Unknown Wins; Jones Drops Out
Who is she?
The question bounced off the Columbia pavement Saturday morning as unknown runner Jenny Spangler clicked off mile after mile in the Olympic Trials women’s marathon she was destined to win in a shocking upset.
Ponytail bobbing, arms churning, Spangler went with the leaders at the beginning of the race. By mile 8, there were five of them - four elite runners who were supposed to be there and Spangler.
The other four runners “started gabbing,” said pre-race favorite and third-place finisher Anne Marie Lauck.
Spangler, 32, didn’t say a word.
“No one knew who I was,” said the former teenage phenom, who had nearly disappeared from long-distance running for the past 13 years. “So I wasn’t about to say anything.”
At the end, however, she could barely stop talking. Spangler won the U.S. Olympic Trials, qualified for the Olympic team and took home $45,000 with her victory and a fast time of 2:29.54 over a difficult course.
Linda Somers finished second, 12 seconds behind Spangler in 2:30.06. Lauck was third in 2:31.18. All three made the Olympic team.
Spokane’s Kim Jones, expected to challenge for an Olympic berth, was injured and failed to finish.
But the headlines afterward all belonged to Spangler. Pick your favorite inspirational sports movie: “Rocky,” “Rudy,” “Hoosiers.” Spangler’s script was just as good.
“I knew she was either stupid or for real, running that fast around mile 16,” said Lauck, who admitted she didn’t even know Spangler’s last name until someone told it to her at the finish line.
It turned out Spangler was very real. She blew by the remaining contenders with a 5:22 mile at Mile 16, then held the lead the rest of the way as every other runner kept hoping for the faltering that never came.
Why did no one believe in Spangler?
Because the women’s marathoners have an unofficial caste system - race numbers.

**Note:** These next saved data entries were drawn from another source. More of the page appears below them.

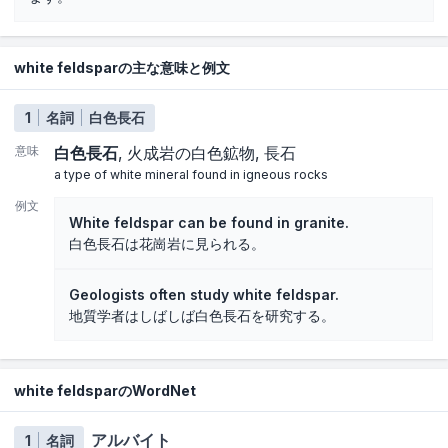
white feldsparの主な意味と例文
1
名詞
白色長石
意味
白色長石
火成岩の白色鉱物
長石
a type of white mineral found in igneous rocks
例文
White feldspar can be found in granite.
白色長石は花崗岩に見られる。
Geologists often study white feldspar.
地質学者はしばしば白色長石を研究する。
white feldsparのWordNet
アルバイト
1
名詞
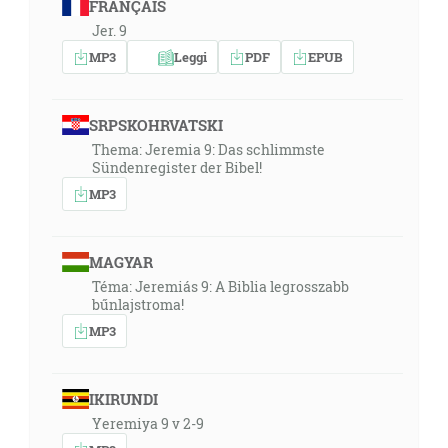
FRANÇAIS
Jer. 9
MP3
Leggi
PDF
EPUB
SRPSKOHRVATSKI
Thema: Jeremia 9: Das schlimmste
Sündenregister der Bibel!
MP3
MAGYAR
Téma: Jeremiás 9: A Biblia legrosszabb
bűnlajstroma!
MP3
IKIRUNDI
Yeremiya 9 v 2-9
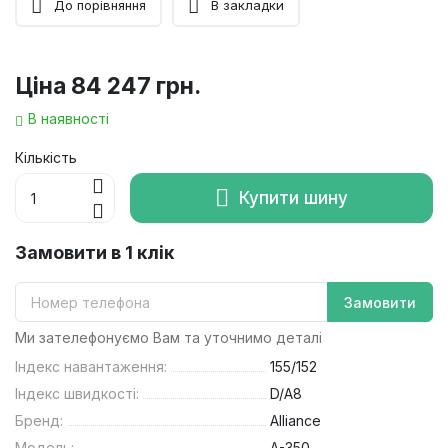
До порівняння
В закладки
Ціна
84 247 грн.
В наявності
Кількість
Купити шину
Замовити в 1 клік
Замовити
Ми зателефонуємо Вам та уточнимо деталі
Індекс навантаження:
155/152
Індекс швидкості:
D/A8
Бренд:
Alliance
Модель:
A-350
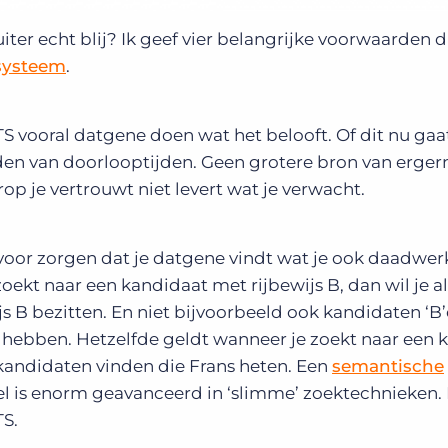
er echt blij? Ik geef vier belangrijke voorwaarden di
systeem
.
S vooral datgene doen wat het belooft. Of dit nu ga
en van doorlooptijden. Geen grotere bron van ergern
op je vertrouwt niet levert wat je verwacht.
voor zorgen dat je datgene vindt wat je ook daadwerk
oekt naar een kandidaat met rijbewijs B, dan wil je a
s B bezitten. En niet bijvoorbeeld ook kandidaten ‘B’
a hebben. Hetzelfde geldt wanneer je zoekt naar een 
 kandidaten vinden die Frans heten. Een
semantische
el is enorm geavanceerd in ‘slimme’ zoektechnieken. 
TS.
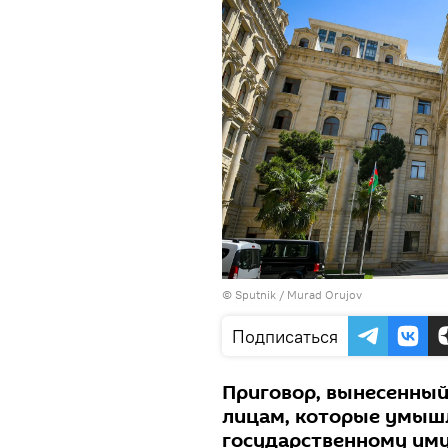
©
Sputnik / Murad Orujov
Подписаться
Приговор, вынесенный
лицам, которые умыш
государственному иму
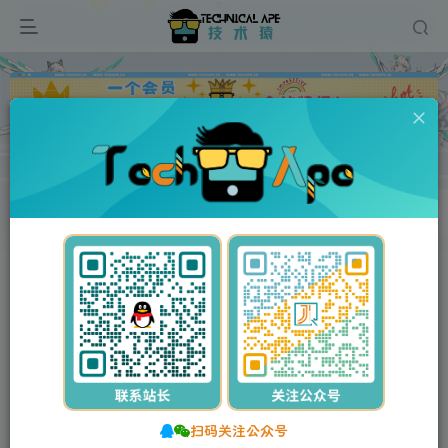
广告
首页
维修资料
惠普/HP
正文
付费资源
惠普Color Laserjet Pro M153 M154 M178 M181 M253 M254 M278 M281中英文维修手册+故障排除手册
此内容为付费资源，请付费后查看
5
10
Y币
Y币
3
免费
【VIP】普通会员
Y币
【SVIP】至尊会员
立即购买
您当前未登录！建议登录后购买，可保存购买订单。
扫码关注公众号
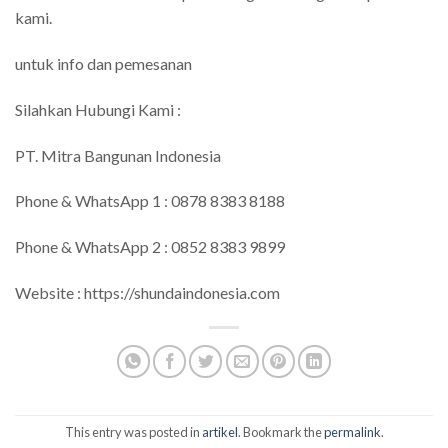
kami.
untuk info dan pemesanan
Silahkan Hubungi Kami :
PT. Mitra Bangunan Indonesia
Phone & WhatsApp 1 : 0878 8383 8188
Phone & WhatsApp 2 : 0852 8383 9899
Website : https://shundaindonesia.com
This entry was posted in
artikel
. Bookmark the
permalink
.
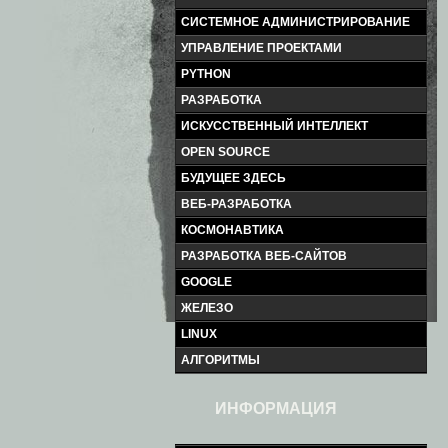
СИСТЕМНОЕ АДМИНИСТРИРОВАНИЕ
УПРАВЛЕНИЕ ПРОЕКТАМИ
PYTHON
РАЗРАБОТКА
ИСКУССТВЕННЫЙ ИНТЕЛЛЕКТ
OPEN SOURCE
БУДУЩЕЕ ЗДЕСЬ
ВЕБ-РАЗРАБОТКА
КОСМОНАВТИКА
РАЗРАБОТКА ВЕБ-САЙТОВ
GOOGLE
ЖЕЛЕЗО
LINUX
АЛГОРИТМЫ
ИНФОРМАЦИЯ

The qualifiers with the best times received the lowest numbers - Lauck had No. 2, for instance, and eventual second-place finisher Somers had No. 7.

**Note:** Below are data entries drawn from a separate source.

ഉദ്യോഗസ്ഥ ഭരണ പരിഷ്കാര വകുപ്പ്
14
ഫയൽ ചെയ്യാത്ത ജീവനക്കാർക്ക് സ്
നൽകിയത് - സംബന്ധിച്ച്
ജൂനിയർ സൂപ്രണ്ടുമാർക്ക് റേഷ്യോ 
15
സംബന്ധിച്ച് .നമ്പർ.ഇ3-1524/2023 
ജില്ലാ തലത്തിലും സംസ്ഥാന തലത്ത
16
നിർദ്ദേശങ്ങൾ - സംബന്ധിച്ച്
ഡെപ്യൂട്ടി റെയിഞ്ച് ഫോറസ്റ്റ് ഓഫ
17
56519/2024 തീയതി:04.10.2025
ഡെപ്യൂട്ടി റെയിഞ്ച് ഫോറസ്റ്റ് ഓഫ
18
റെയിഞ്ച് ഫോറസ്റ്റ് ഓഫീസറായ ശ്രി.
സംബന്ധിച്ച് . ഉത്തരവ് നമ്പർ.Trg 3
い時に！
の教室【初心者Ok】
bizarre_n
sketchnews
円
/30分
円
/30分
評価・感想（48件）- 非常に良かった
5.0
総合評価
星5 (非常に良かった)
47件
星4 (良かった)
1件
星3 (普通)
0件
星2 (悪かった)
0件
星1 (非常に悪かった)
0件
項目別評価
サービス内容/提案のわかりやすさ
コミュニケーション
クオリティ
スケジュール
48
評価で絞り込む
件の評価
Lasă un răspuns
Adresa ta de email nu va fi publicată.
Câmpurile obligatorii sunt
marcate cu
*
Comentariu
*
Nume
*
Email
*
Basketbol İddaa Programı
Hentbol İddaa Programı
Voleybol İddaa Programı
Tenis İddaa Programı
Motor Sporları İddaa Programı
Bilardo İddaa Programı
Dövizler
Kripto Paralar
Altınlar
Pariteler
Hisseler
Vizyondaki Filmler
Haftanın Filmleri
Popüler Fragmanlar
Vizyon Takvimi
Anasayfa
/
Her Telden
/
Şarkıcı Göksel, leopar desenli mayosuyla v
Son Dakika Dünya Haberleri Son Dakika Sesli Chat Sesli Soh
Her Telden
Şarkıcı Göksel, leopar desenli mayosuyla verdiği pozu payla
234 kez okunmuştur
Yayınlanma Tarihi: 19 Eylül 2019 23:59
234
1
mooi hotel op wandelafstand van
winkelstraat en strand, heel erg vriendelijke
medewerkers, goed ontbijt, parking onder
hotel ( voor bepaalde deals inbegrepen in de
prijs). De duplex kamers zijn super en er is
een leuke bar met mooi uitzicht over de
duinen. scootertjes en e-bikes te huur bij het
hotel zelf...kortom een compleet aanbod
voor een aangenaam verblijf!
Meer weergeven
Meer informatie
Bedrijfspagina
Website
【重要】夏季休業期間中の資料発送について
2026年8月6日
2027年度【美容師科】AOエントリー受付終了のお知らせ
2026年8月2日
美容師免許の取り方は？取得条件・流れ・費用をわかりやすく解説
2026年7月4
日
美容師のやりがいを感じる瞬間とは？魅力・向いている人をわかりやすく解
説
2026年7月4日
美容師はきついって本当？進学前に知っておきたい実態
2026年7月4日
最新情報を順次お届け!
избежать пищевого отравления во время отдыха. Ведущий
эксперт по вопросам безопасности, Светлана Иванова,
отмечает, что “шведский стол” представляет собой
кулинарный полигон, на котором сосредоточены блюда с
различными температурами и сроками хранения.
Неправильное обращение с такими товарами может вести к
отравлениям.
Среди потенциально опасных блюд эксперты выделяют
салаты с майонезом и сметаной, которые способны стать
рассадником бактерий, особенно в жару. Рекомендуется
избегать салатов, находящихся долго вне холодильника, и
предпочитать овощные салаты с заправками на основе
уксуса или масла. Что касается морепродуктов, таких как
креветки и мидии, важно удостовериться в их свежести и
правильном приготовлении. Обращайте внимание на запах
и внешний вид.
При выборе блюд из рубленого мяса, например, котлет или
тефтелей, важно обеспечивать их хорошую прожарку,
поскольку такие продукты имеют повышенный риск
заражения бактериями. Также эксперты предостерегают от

Then there was Spangler, No. 61 - meaning her qualifying time was 61st-best in this field.
“I knew if I took off at some point they’d probably just let me go and figure I’d come back to them,” Spangler said giddily. “I mean, I was No. 61! So when I took the lead, I was scared for a few miles. I was going, ‘What am I doing up here?’ “
Preparing to win the race, it turned out.

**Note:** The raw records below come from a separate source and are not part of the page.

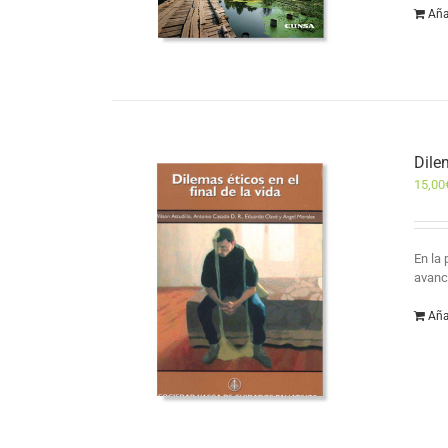
Aña
Dilem
15,00
En la
avanc
Aña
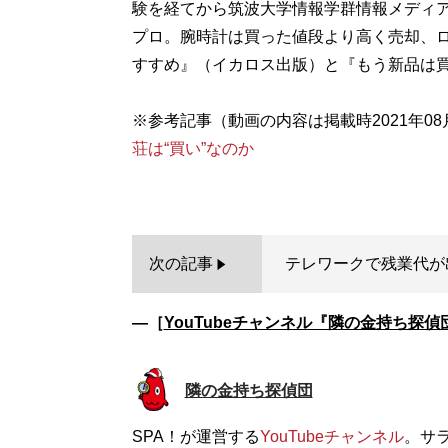
験を経てから筑波大学情報学群情報メディ
プロ。腕時計は買った値段より高く売却、ロ
すすめ』（イカロス出版）と『もう新品は
※参考記事（動画の内容は掲載時2021年08
荘は“買い”なのか
次の記事
テレワークで残業代が
―［
YouTubeチャンネル『隣の金持ち探偵
隣の金持ち探偵団
SPA！が運営する
YouTubeチャンネル
。サ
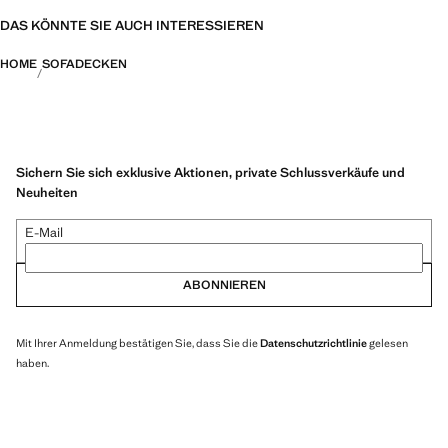
DAS KÖNNTE SIE AUCH INTERESSIEREN
HOME
SOFADECKEN
Sichern Sie sich exklusive Aktionen, private Schlussverkäufe und
Neuheiten
E-Mail
ABONNIEREN
Mit Ihrer Anmeldung bestätigen Sie, dass Sie die
Datenschutzrichtlinie
gelesen
haben.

Spangler, from Gurnee, Ill., had been a high school running prodigy. In 1983, at age 19, she won a marathon in Minnesota with a time of 2:33.52.
“I thought then, wow, I’m going to have years of great success,” Spangler said. “And it didn’t work out that way. Things happened.”
In 1984, Spangler might have had a chance at making the Olympic team but broke a foot midway through the Olympic Trials. She gamely ran the rest of the way, but finished 17th.
In 1986, she married a fellow student at the University of Iowa. But as her marriage gradually went sour, so did her running.
In 1988 at the Trials, Spangler finished in the 40s. After that she didn’t run competitively at all for six years, due mainly to the continued strain of the marriage and the pursuit of her master’s degree in business.
Then in 1993, Spangler’s life turned around. She got divorced, found a boyfriend who also ran and got back into the game.
“I had really missed it,” she said.
“She ran this great time in a half-marathon in 1993,” Spangler’s boyfriend Miki Tosic said, “and I looked at her and said, ‘Don’t you need to take just one more shot at this?’
When Spangler finished Saturday, becoming the United States’ first track Olympian, she lifted her hands to her face and cried.
“I had tears in my eyes once I got close to the finish line,” she said. “I mean, I’ve watched the Olympics since I was little.”
Now she will run in them. And everyone will know her name.